• _Description of the task_: Scan the entries for the word "then", and copy every line where it appears.

Given entries START

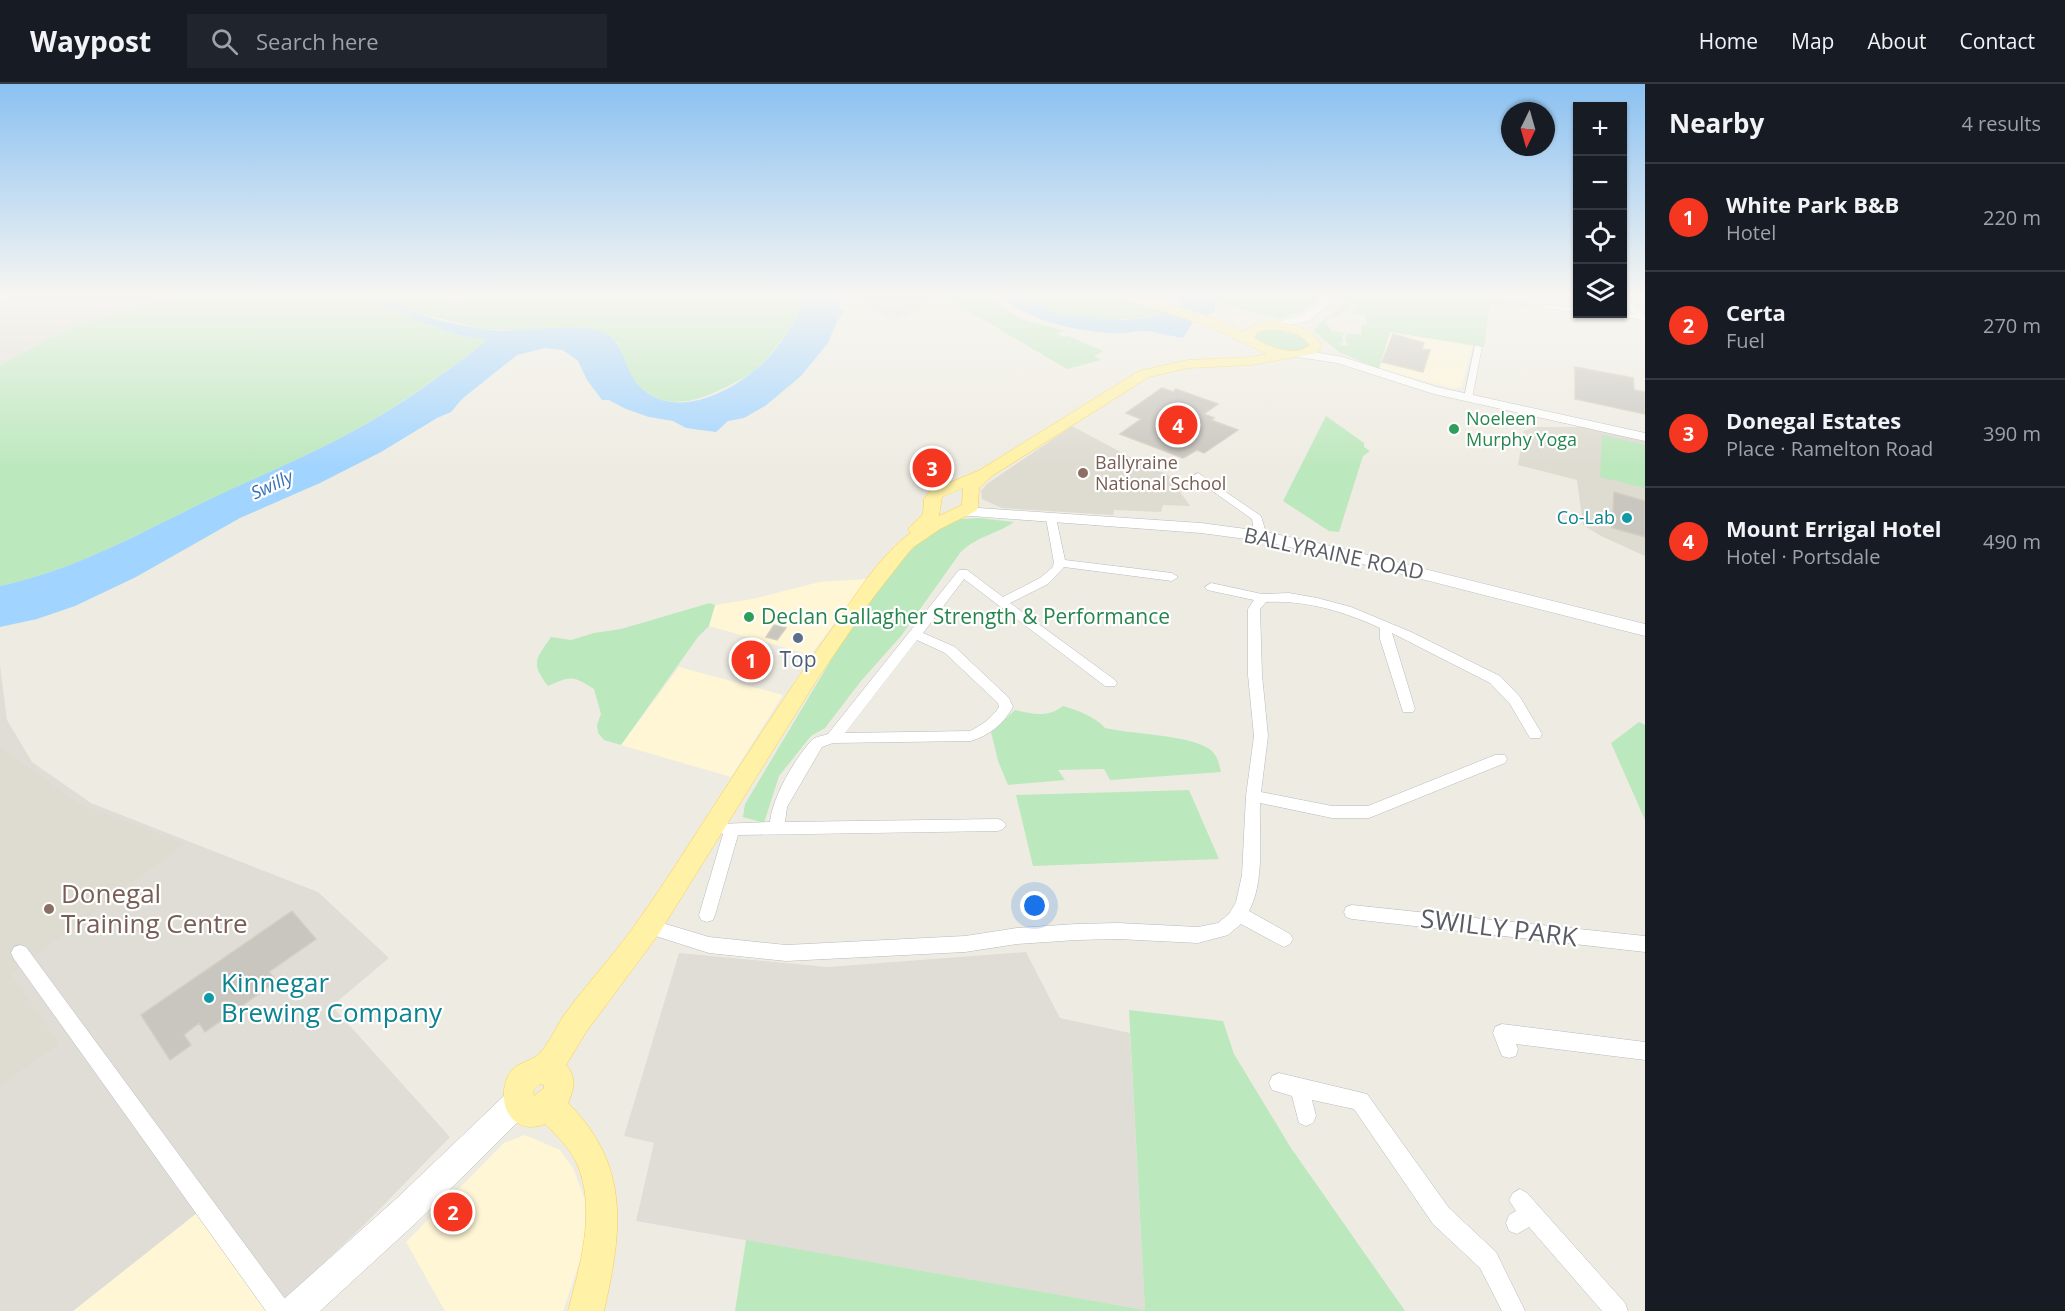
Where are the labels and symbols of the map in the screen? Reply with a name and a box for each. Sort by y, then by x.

Given entries END
Given entries START

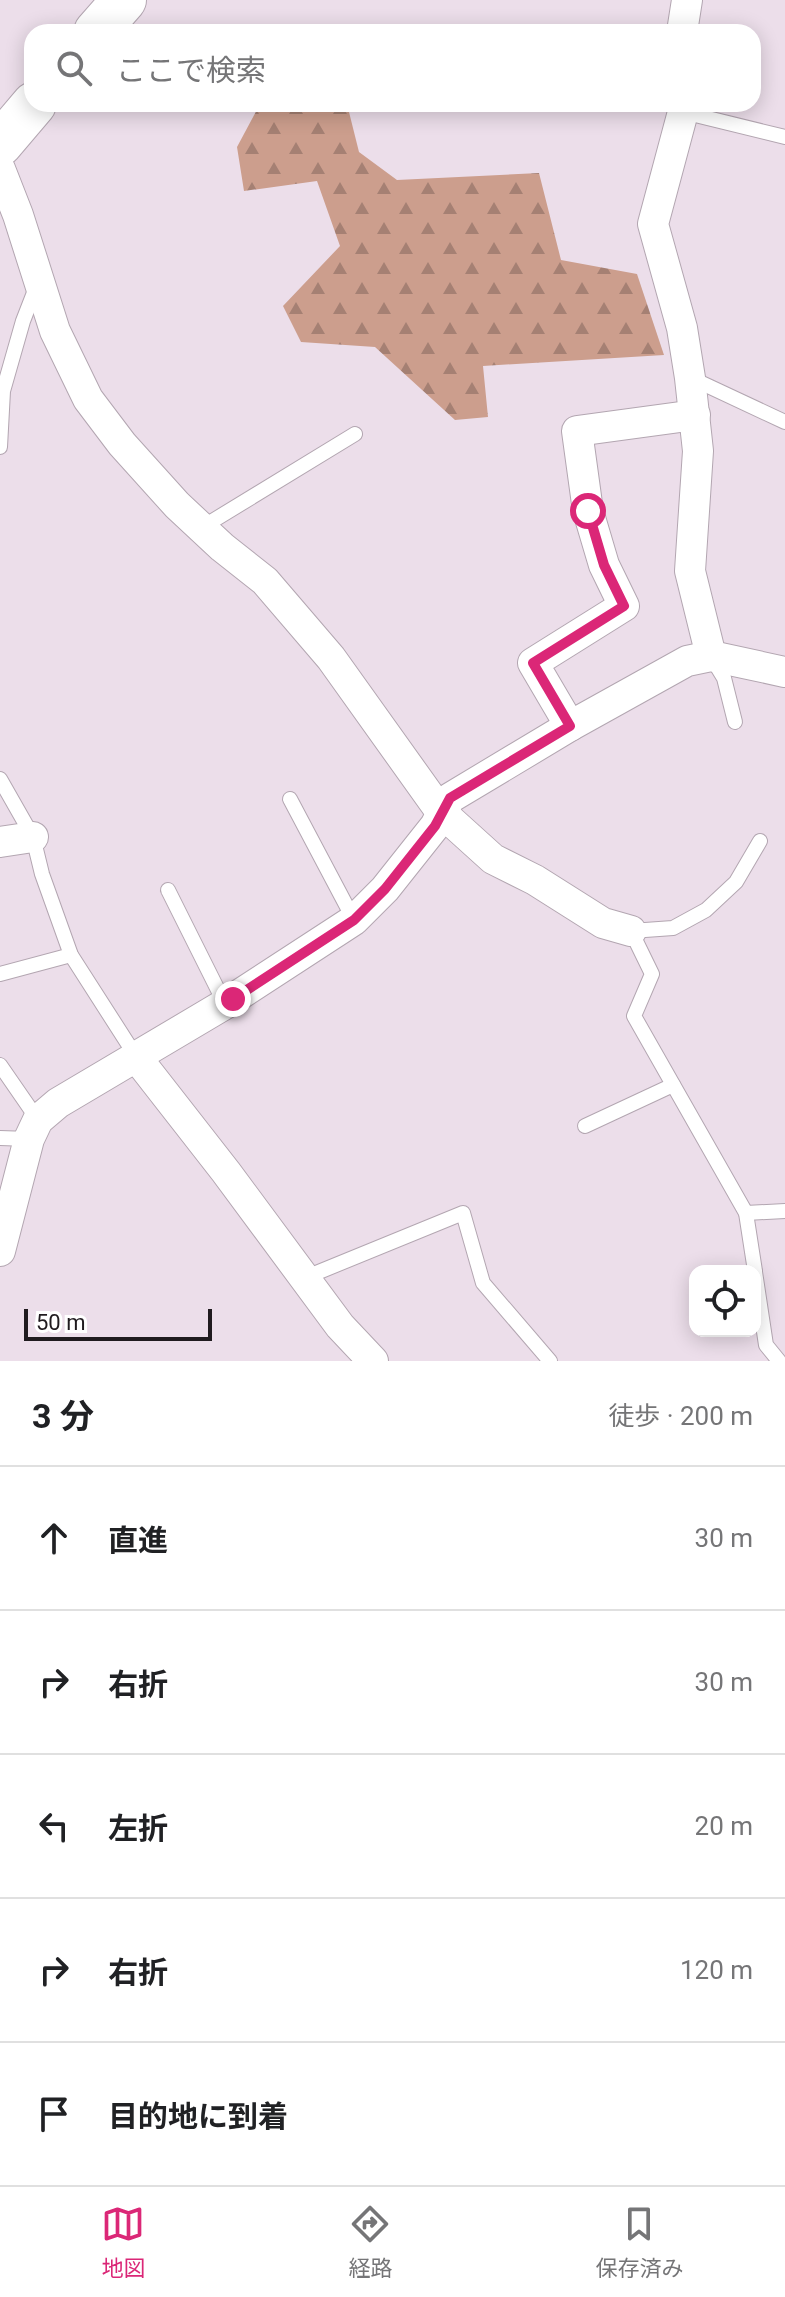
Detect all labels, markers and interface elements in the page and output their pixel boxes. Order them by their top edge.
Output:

Given entries END
Given entries START

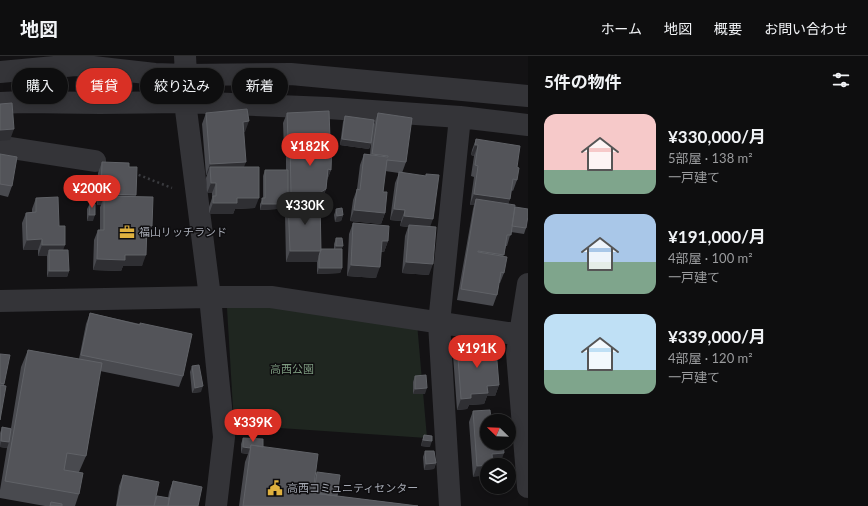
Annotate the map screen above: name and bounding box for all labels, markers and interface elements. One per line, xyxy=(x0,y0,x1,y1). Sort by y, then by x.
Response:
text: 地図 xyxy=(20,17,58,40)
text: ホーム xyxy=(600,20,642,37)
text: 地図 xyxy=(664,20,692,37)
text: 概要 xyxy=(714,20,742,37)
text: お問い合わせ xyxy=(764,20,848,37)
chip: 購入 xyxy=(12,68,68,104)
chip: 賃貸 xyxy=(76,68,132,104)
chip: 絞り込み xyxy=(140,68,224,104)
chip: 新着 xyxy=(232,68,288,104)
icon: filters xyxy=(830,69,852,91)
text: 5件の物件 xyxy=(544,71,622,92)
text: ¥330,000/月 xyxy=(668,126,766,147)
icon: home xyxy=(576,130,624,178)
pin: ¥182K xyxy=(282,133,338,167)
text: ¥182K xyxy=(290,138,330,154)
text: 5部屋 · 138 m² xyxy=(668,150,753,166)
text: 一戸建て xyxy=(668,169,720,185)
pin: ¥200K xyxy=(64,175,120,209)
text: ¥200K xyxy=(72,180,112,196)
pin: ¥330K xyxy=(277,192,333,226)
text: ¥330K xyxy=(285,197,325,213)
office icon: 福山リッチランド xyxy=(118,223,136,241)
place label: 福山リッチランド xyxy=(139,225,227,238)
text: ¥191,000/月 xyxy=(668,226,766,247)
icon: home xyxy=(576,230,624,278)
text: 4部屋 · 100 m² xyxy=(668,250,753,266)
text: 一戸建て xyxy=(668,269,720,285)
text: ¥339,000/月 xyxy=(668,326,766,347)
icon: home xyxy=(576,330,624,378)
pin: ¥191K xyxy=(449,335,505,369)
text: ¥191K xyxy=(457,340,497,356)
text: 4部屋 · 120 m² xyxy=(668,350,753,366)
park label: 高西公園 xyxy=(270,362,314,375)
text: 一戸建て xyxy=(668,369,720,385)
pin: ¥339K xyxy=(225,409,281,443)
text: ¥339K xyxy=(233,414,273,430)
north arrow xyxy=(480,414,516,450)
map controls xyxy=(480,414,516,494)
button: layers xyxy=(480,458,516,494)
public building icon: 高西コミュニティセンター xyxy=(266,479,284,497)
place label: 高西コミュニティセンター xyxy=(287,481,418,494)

Given entries END

• _Output for this exercise_:
Where are the labels and symbols of the map in the screen? Reply with a name and a box for each. Sort by y, then by x.
Annotate the map screen above: name and bounding box for all labels, markers and interface elements. One per line, xyxy=(x0,y0,x1,y1). Sort by y, then by x.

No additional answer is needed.